A lot of Margheritas I've had around here are dragged down by the tomatoes, which all too often are the hard, pale, tasteless baseballs you tend to find in these latitudes in the off-season. Ember largely solves that problem by using plum tomatoes, which on my pizza were flavorful and firm, neither hard nor mushy.
According to the menu, Ember uses fresh mozzarella on their Margherita pizzas, but this looked to me more like the aged, low-moisture stuff. It had a pale yellow color, rather than the pure white of fresh mozzarella, and it appeared to have been laid on in shreds rather than in the individual slices that you usually see with the fresh variety.
At first I thought the shredded basil was a bit sparse, but after a few bites I became aware of its flavor, which remained largely in the background, but which nevertheless supplied some welcome counterpoint to the sweet/acidic tomatoes and the mild, creamy cheese.
Embers offers five specialty pizzas, including a Mediterranean, chipotle BBQ chicken, steak pesto, and good ol' pepperoni. You can also create your own from among Embers' modest list of toppings.
Ember is far from just a pizza place, though. There's an extensive appetizer and tapas menu, which runs the gamut from braised pork belly to wood-fired mac 'n' cheese with bacon (I'm still scratching my head over how mac 'n' cheese can be wood-fired, though I'd love to try it). Each meal is also preceded by a selection of breads with a variety of dipping sauces and spreads.
Those looking for more traditional American fare will find offerings such as New York strip steak and pork tenderloin, often with a nouveau twist; the house meatloaf, for example, is made from a mix of veal, pork and beef, stuffed with roasted peppers and jack cheese, with a spicy espresso-brandy glaze. Each entree is accompanied on the menu by a suggested wine pairing, or a beer from Ember's well-chosen selection of microbrews.

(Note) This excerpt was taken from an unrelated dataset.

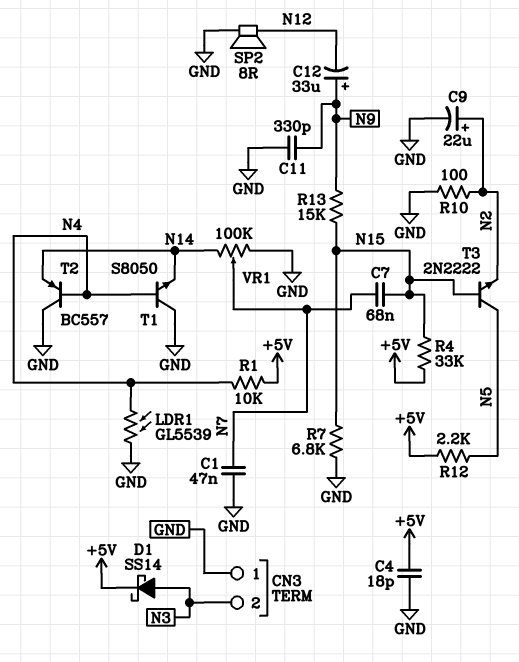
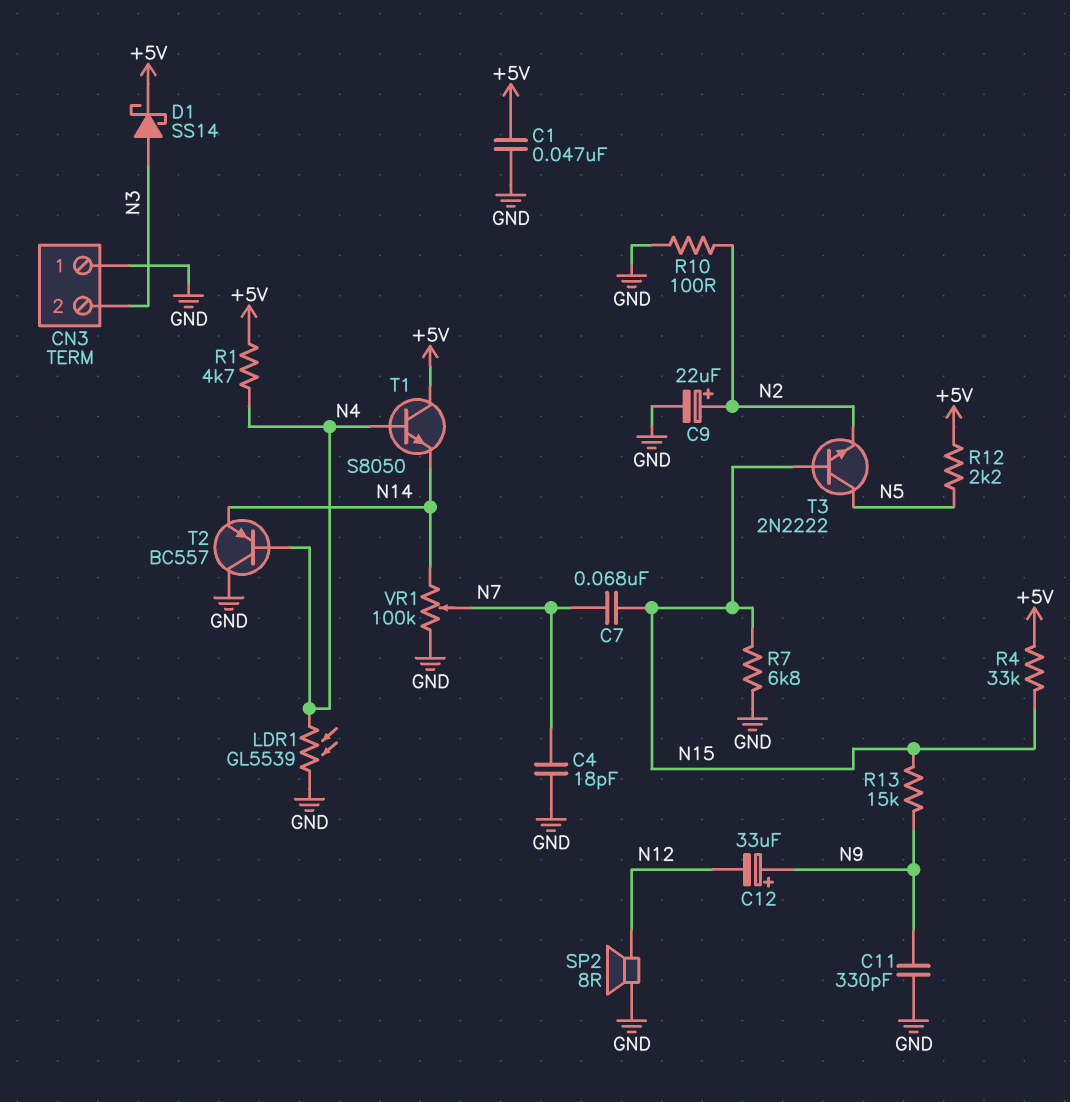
C1: 47nF (GND, N7) -> 47nF (+5V, GND)
C4: 18pF (+5V, GND) -> 18pF (GND, N7)
R1: 10k (+5V, N4) -> 4.7k (+5V, N4)
T1: NPN S8050 (B N4, C GND, E N14) -> NPN S8050 (B N4, C +5V, E N14)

For little ones, Ember can whip up a "classic" version of Kraft mac 'n' cheese, as well as a PB&J, corn dog, among other kid-friendly items. If you've got a tot in tow, Tuesdays and Wednesdays are good days to head to Ember, when kids get to make their own pizzas, for free.
My own young 'un wanted to get to the playground before dark, so I didn't have time to sample anything from Ember's dessert menu, but though short, it's tempting, and includes a raspberry chocolate truffle tart and oatmeal cake with chocolate peanut butter frosting. Like many of Ember's menu items, these are subject to change with the season, and are entirely house made.
Ember is located in a converted former train station, but you won't see any train memorabilia on the walls, as the owners have opted for a contemporary look, with neutral tones and a clean, even minimalist approach to the decor. The bar area is partially walled off from the dining room, but it was still pretty noisy throughout on my visit.
As I mentioned, wood-fired pizza can be a hit-and-miss proposition, as places either don't fully utilize the radiant heat of the oven, or go too far in the opposite direction and simply burn the crust. This pizza avoided both pitfalls, with a nice char and a crisp yet pliable crust. Ember's ultrathin, crackly pizza doesn't match my ideal pizza, which remains one with a thick enough crust to have a bit of chew, but the pizza, and the restaurant, are well worth a drive to Livonia. I'm giving the pizza an A-, and making a mental note to return sometime to sample some of Ember's other wares.
Ember Woodfire Grill, 21 Livonia Station, Livonia 346-0222
Mon. - Wed. 11:30 a.m. - 9:30 p.m., Thu. - Sat. till 10 p.m. Bar hours: Mon. - Wed. 4:30 p.m. -10:30 p.m., Thu.- Sat. till 11 p.m. Closed Sundays.